„Wo beginnt Kunst?“, fragten wir uns, als wir vor 47 quadratischen Eisenplatten, ausgelegt zu einem Weg, mitten auf der grünen Wiese standen (Carl Andre: „47 Roaring Fourties“). Diese und andere kritische Fragen stellten wir,die 27 Teilnehmerinnen und Teilnehmer der Exkursion zur Ausstellung „Blickachsen IV“ im Bad Homburger Kurpark unserer Führerin Frau Bickel. Oberthema des Ausfluges war das Menschen- und Weltbild, wie es in den Skulpturen und Plastiken der verschiedenen Künstler reflektiert wurde.

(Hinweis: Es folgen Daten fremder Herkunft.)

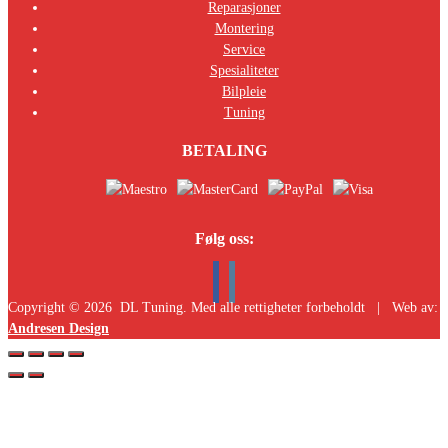
Reparasjoner
Montering
Service
Spesialiteter
Bilpleie
Tuning
BETALING
Følg oss:
Copyright ©
2026
DL Tuning. Med alle rettigheter forbeholdt | Web av:
Andresen Design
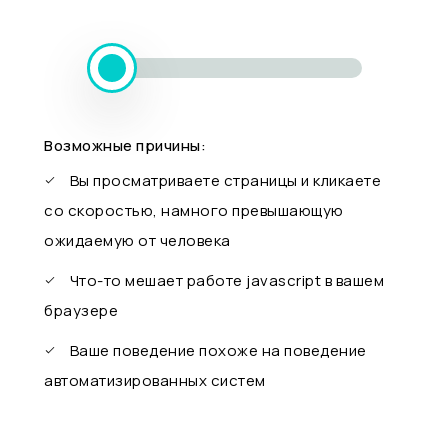
Возможные причины:
Вы просматриваете страницы и кликаете
со скоростью, намного превышающую
ожидаемую от человека
Что-то мешает работе javascript в вашем
браузере
Ваше поведение похоже на поведение
автоматизированных систем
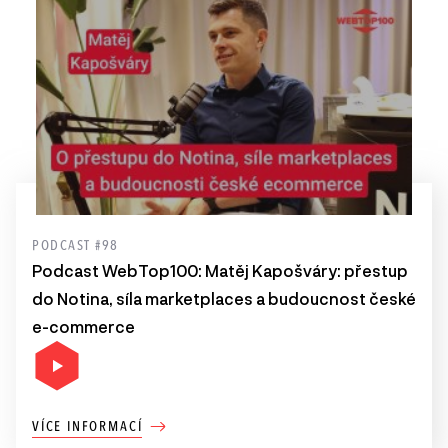
PODCAST #98
Podcast WebTop100: Matěj Kapošváry: přestup
do Notina, síla marketplaces a budoucnost české
e-commerce
VÍCE INFORMACÍ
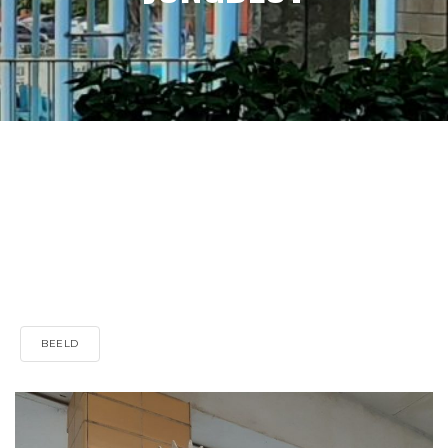
BEELD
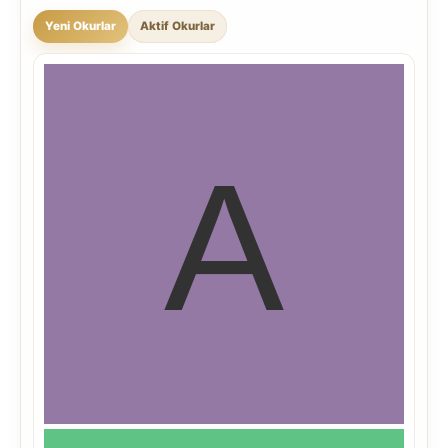
Yeni Okurlar
Aktif Okurlar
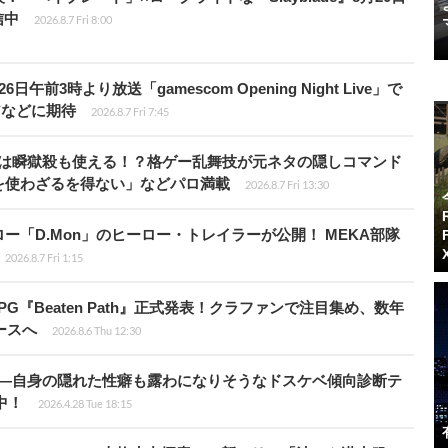
信中
2026.8.7 Fri 8:00
前3時より放送「gamescom Opening Night Live」で
アなどに期待
2026.8.7 Fri 7:45
プールは瞬獄殺も使える！？格ゲー乱舞技が元ネタの隠しコマンド
を使わざるを得ない」などパロ満載
2026.8.7 Fri 13:30
「D.Mon」のヒーロー・トレイラーが公開！ MEKA部隊
2026.8.7 Fri 1:15
PG『Beaten Path』正式発表！クラファンで注目集め、数年
ースへ
2026.8.6 Thu 12:30
KB”―自身の隠れた性癖も露わになりそうなドスケベ傾向診断テ
騰中！
2026.4.28 Tue 18:15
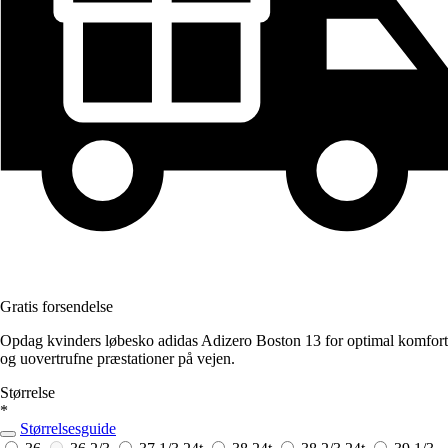
Gratis forsendelse
Opdag kvinders løbesko adidas Adizero Boston 13 for optimal komfort
og uovertrufne præstationer på vejen.
Størrelse
*
Størrelsesguide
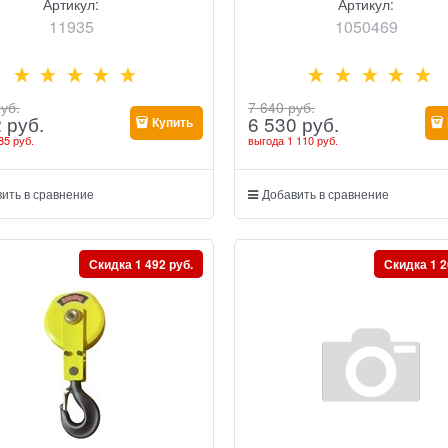
Артикул:
Артикул:
11935
1050469
руб.
7 640
 руб.
2
 руб.
6 530
 руб.
Купить
85 руб.
выгода
1 110 руб.
ить в сравнение
Добавить в сравнение
Скидка 1 492 руб.
Скидка 1 2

Als Einstieg beschäftigten wir uns mit Trak Wendischs Werken „Frauenträger“ und „Jongleur“. Hierbei ging es vornehmlich um spontane Assoziationen zu den Werken, so dass es rasch zu einem Dialog zwischen Frau Bickel und uns kam. Trak Wendischs Werke ließen vielfältige Interpretationsmöglichkeiten und Ansichten zu, was jedoch nicht alle Teilnehmerinnen und Teilnehmer zufriedenstellend fanden und die gesamte Zeit die Frage „Darf der Künstler den Betrachter mit seinem Werk allein lassen?“ über der Exkursion schweben ließ.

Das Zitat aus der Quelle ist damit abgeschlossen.